● What this task involves
Please repeat exactly the lines from the one containing "Copyright (C)" through the last line of the records below, both included, and leave out any pictures.

● Input data
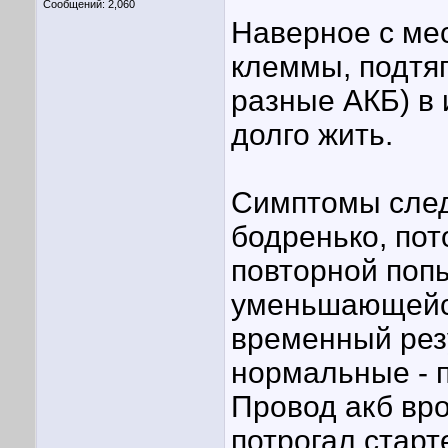
Сообщений: 2,060
Наверное с ме
клеммы, подтя
разные АКБ) в 
долго жить.
Симптомы след
бодренько, пот
повторной попы
уменьшающейся
временный рез
нормальные - 
Провод акб вро
потрогал старте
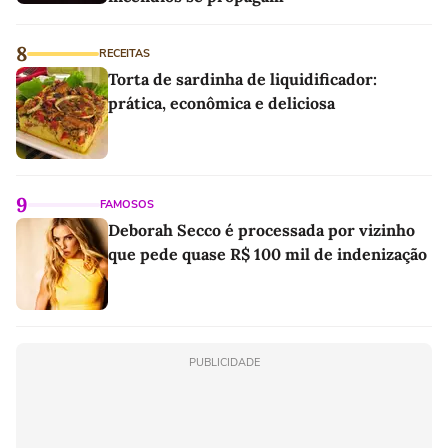
8
RECEITAS
Torta de sardinha de liquidificador:
prática, econômica e deliciosa
9
FAMOSOS
Deborah Secco é processada por vizinho
que pede quase R$ 100 mil de indenização
PUBLICIDADE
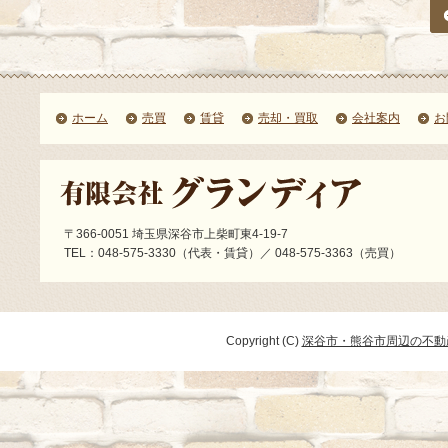
ホーム
売買
賃貸
売却・買取
会社案内
お
〒366-0051 埼玉県深谷市上柴町東4-19-7
TEL：048-575-3330（代表・賃貸）／ 048-575-3363（売買）
Copyright (C)
深谷市・熊谷市周辺の不動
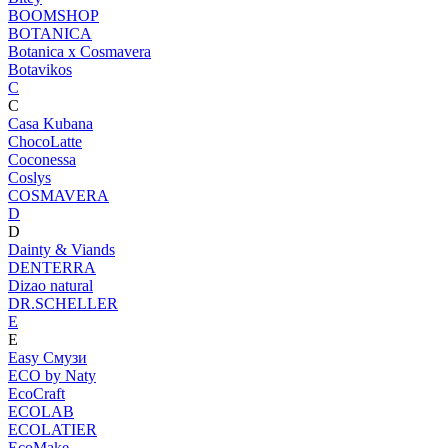
BOOMSHOP
BOTANICA
Botanica х Cosmavera
Botavikos
C
C
Casa Kubana
ChocoLatte
Coconessa
Coslys
COSMAVERA
D
D
Dainty & Viands
DENTERRA
Dizao natural
DR.SCHELLER
E
E
Easy Смузи
ECO by Naty
EcoCraft
ECOLAB
ECOLATIER
EcoMake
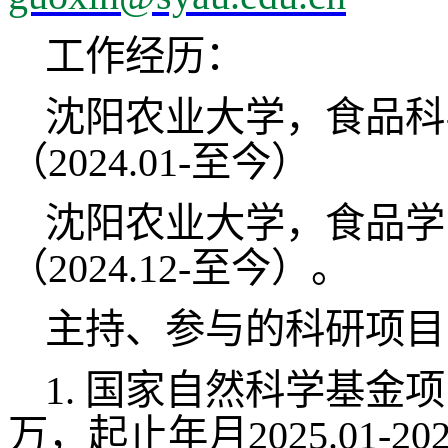
工作经历：
沈阳农业大学，食品科
（
2024.01-至今）
沈阳农业大学，食品学
（
2024.12-至今）。
主持、参与的科研项目
1.
国家自然科学基金项
万，起止年月2025.01-20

● Problem solution
Copyright (C)
深谷市・熊谷市周辺の不動
BOOMSHOP
BOTANICA
Botanica х Cosmavera
Botavikos
C
C
Casa Kubana
ChocoLatte
Coconessa
Coslys
COSMAVERA
D
D
Dainty & Viands
DENTERRA
Dizao natural
DR.SCHELLER
E
E
Easy Смузи
ECO by Naty
EcoCraft
ECOLAB
ECOLATIER
EcoMake
工作经历：
沈阳农业大学，食品科
（
2024.01-至今）
沈阳农业大学，食品学
（
2024.12-至今）。
主持、参与的科研项目
1.
国家自然科学基金项
万，起止年月2025.01-20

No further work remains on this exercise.